In the material below, tally the lines that include the string "human", then write down only the total.

DATA SHOWN:
==================================================
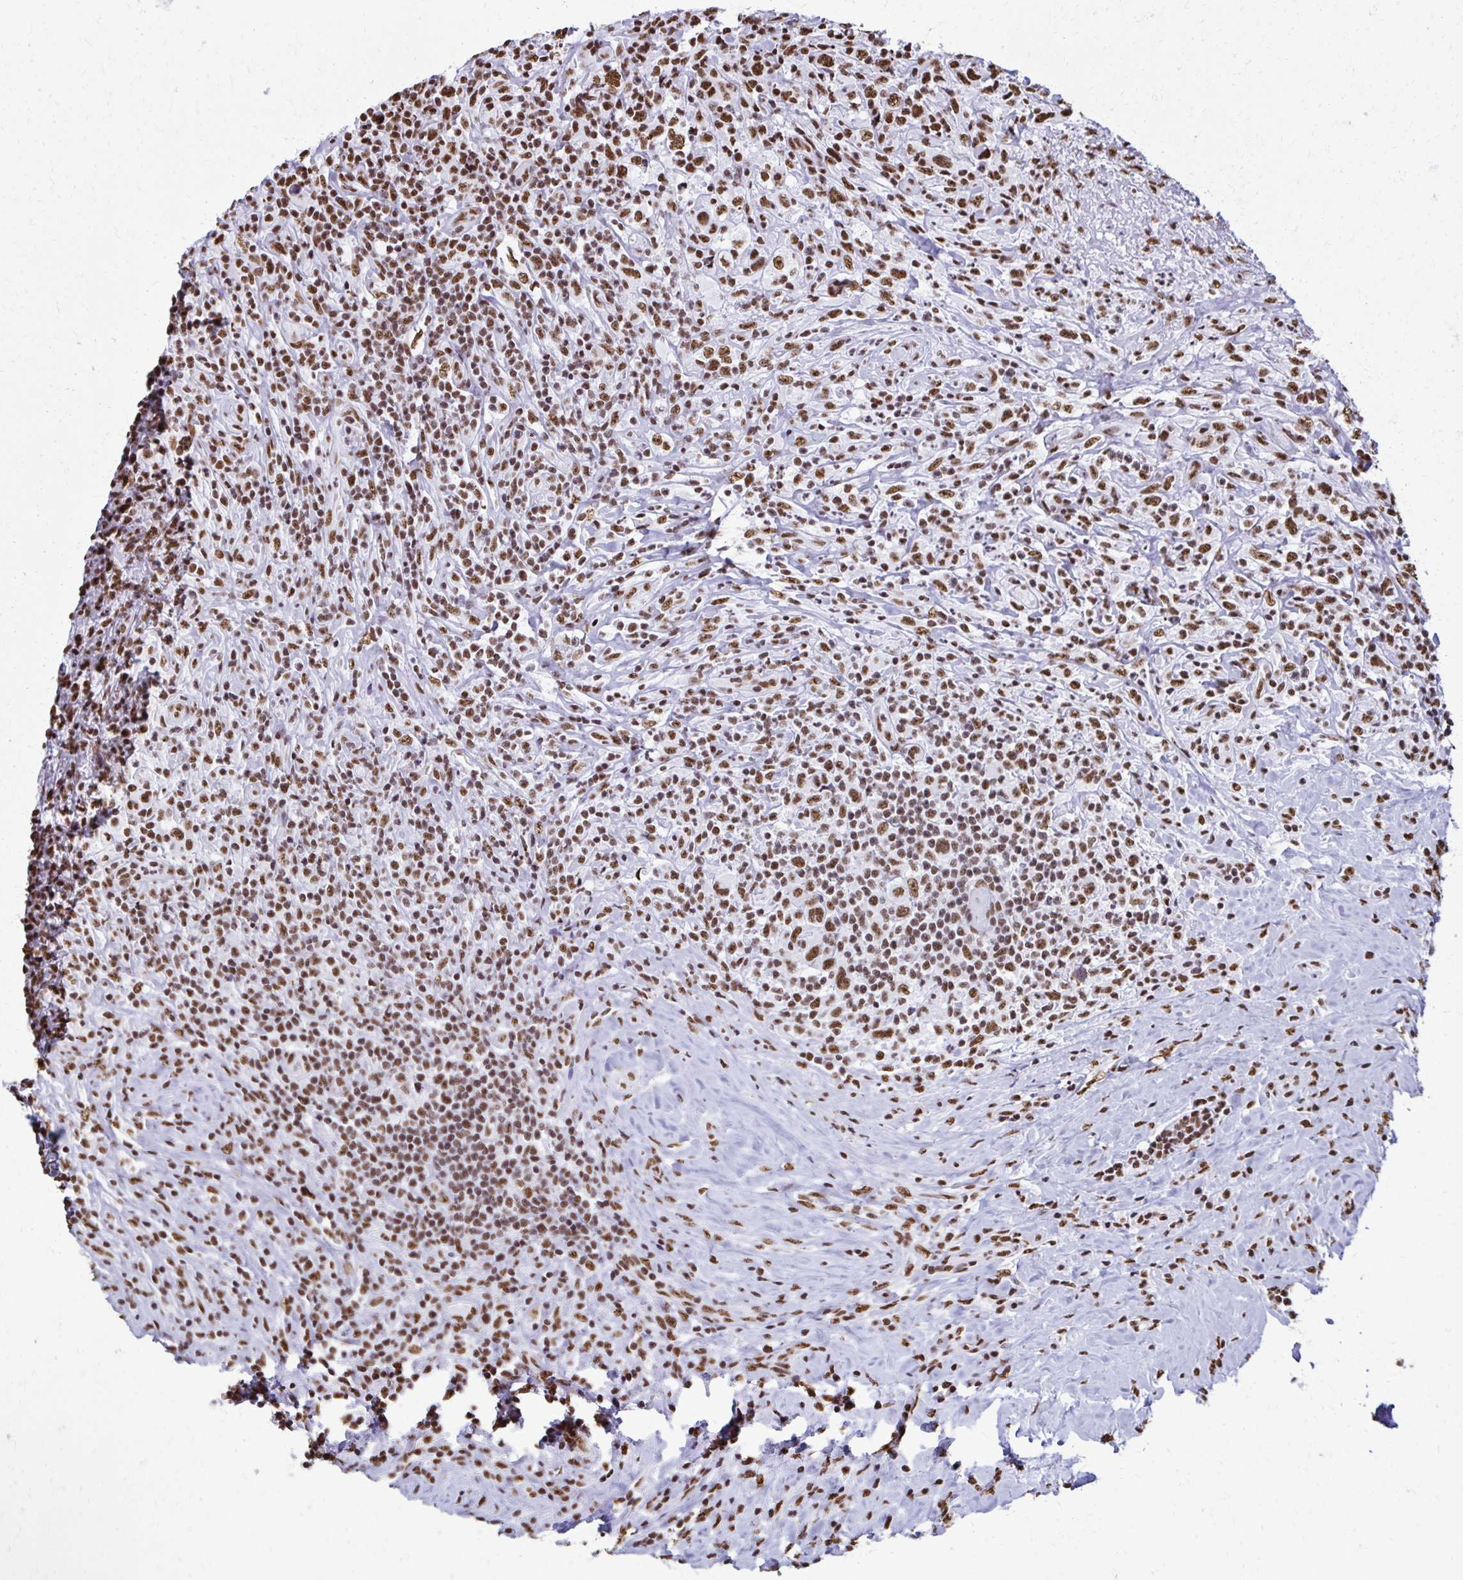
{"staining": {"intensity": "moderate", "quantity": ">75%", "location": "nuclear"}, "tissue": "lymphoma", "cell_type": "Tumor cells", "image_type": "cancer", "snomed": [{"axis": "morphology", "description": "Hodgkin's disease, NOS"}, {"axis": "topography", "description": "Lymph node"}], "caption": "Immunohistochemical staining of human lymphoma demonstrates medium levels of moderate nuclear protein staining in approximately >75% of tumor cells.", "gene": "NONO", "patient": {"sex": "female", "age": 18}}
==================================================
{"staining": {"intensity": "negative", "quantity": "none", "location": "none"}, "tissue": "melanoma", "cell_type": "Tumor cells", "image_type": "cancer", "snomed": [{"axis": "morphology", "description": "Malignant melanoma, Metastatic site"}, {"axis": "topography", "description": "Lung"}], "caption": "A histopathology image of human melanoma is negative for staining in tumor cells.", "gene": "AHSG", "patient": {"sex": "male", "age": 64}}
==================================================
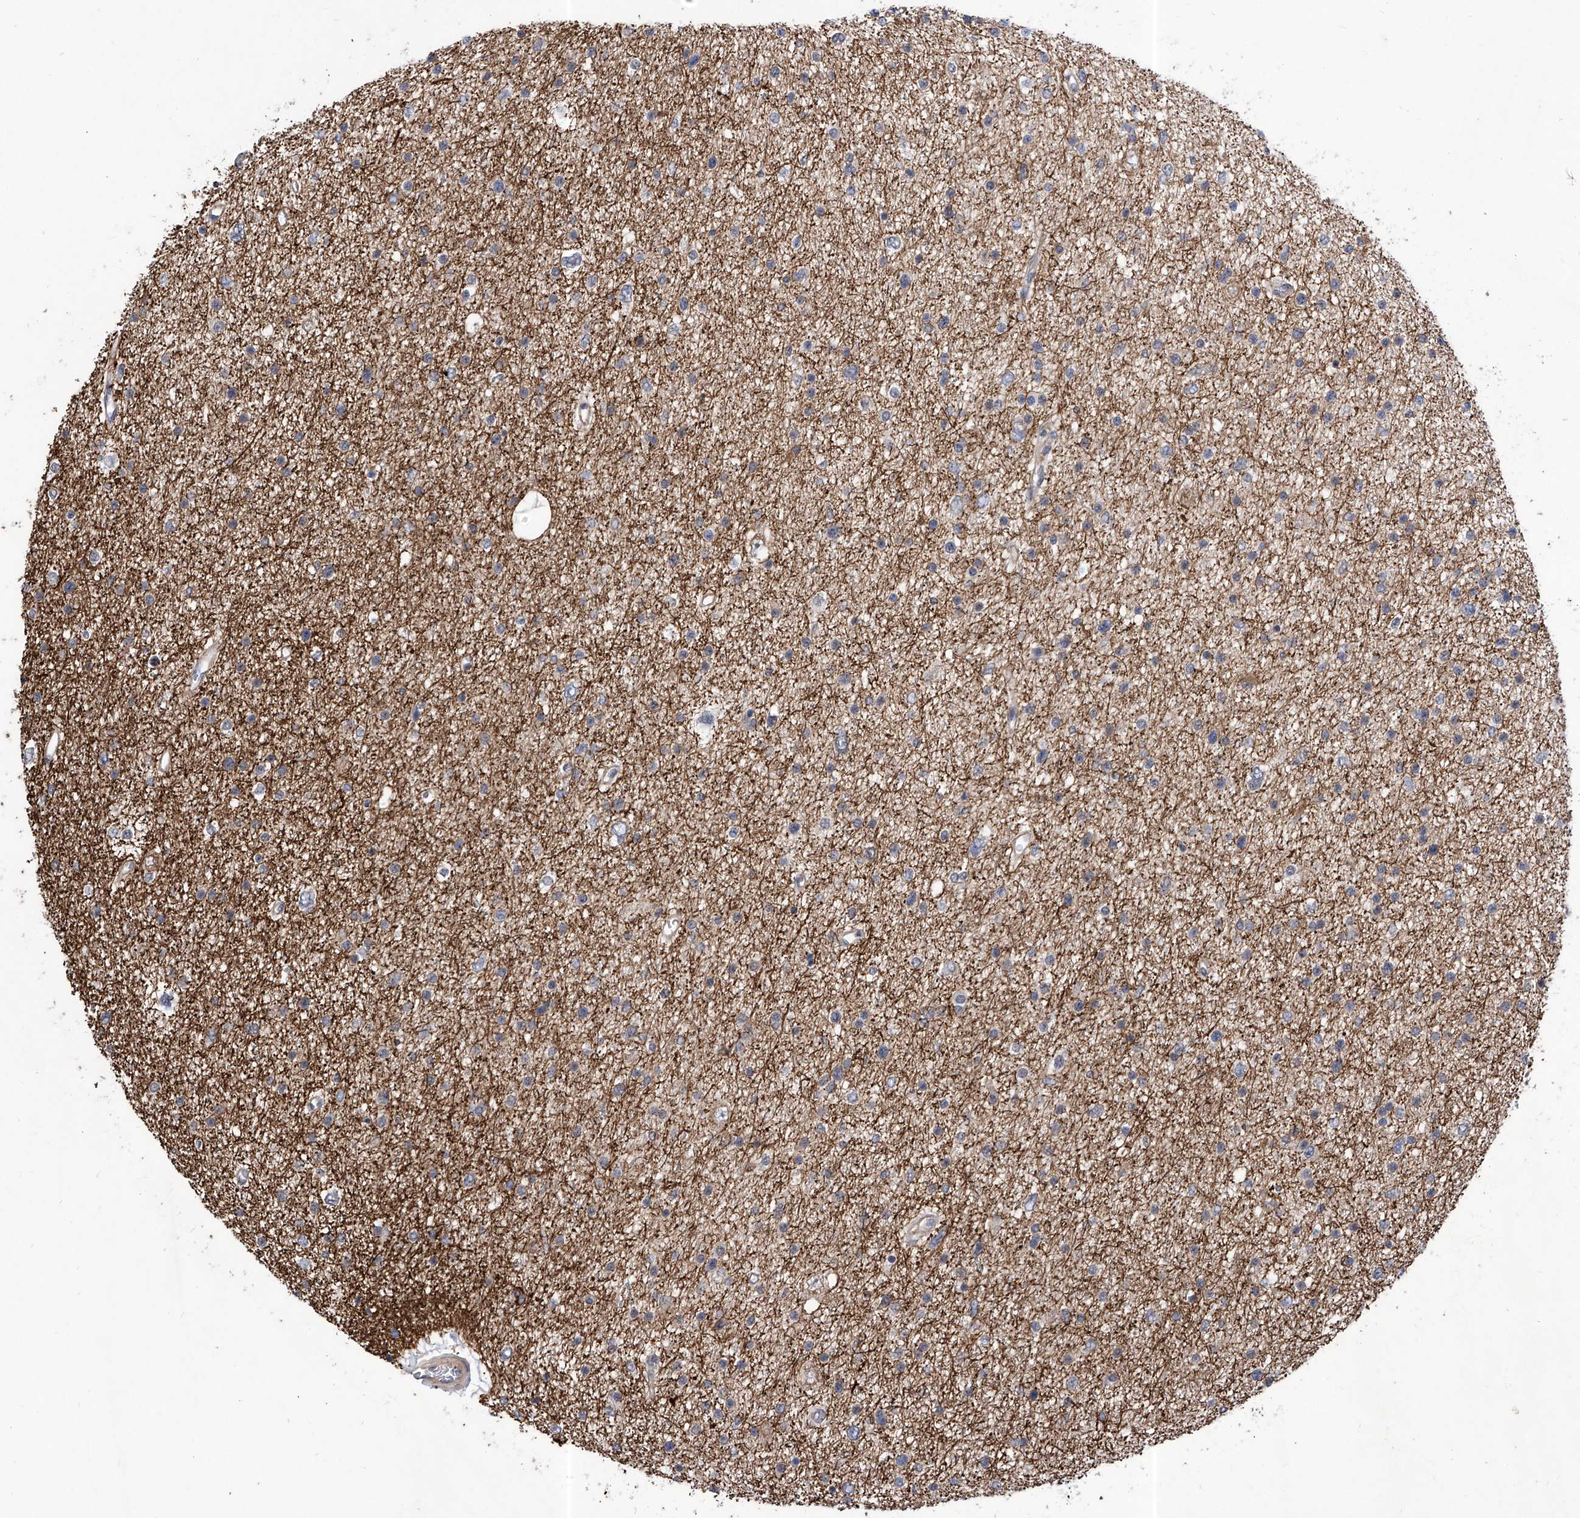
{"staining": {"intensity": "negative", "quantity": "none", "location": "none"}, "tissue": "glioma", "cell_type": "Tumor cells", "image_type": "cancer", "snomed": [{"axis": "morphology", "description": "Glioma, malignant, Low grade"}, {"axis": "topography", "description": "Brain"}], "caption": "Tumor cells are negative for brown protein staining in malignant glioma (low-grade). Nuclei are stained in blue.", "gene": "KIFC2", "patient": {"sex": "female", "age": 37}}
==================================================
PROBLEM SOLUTION: 2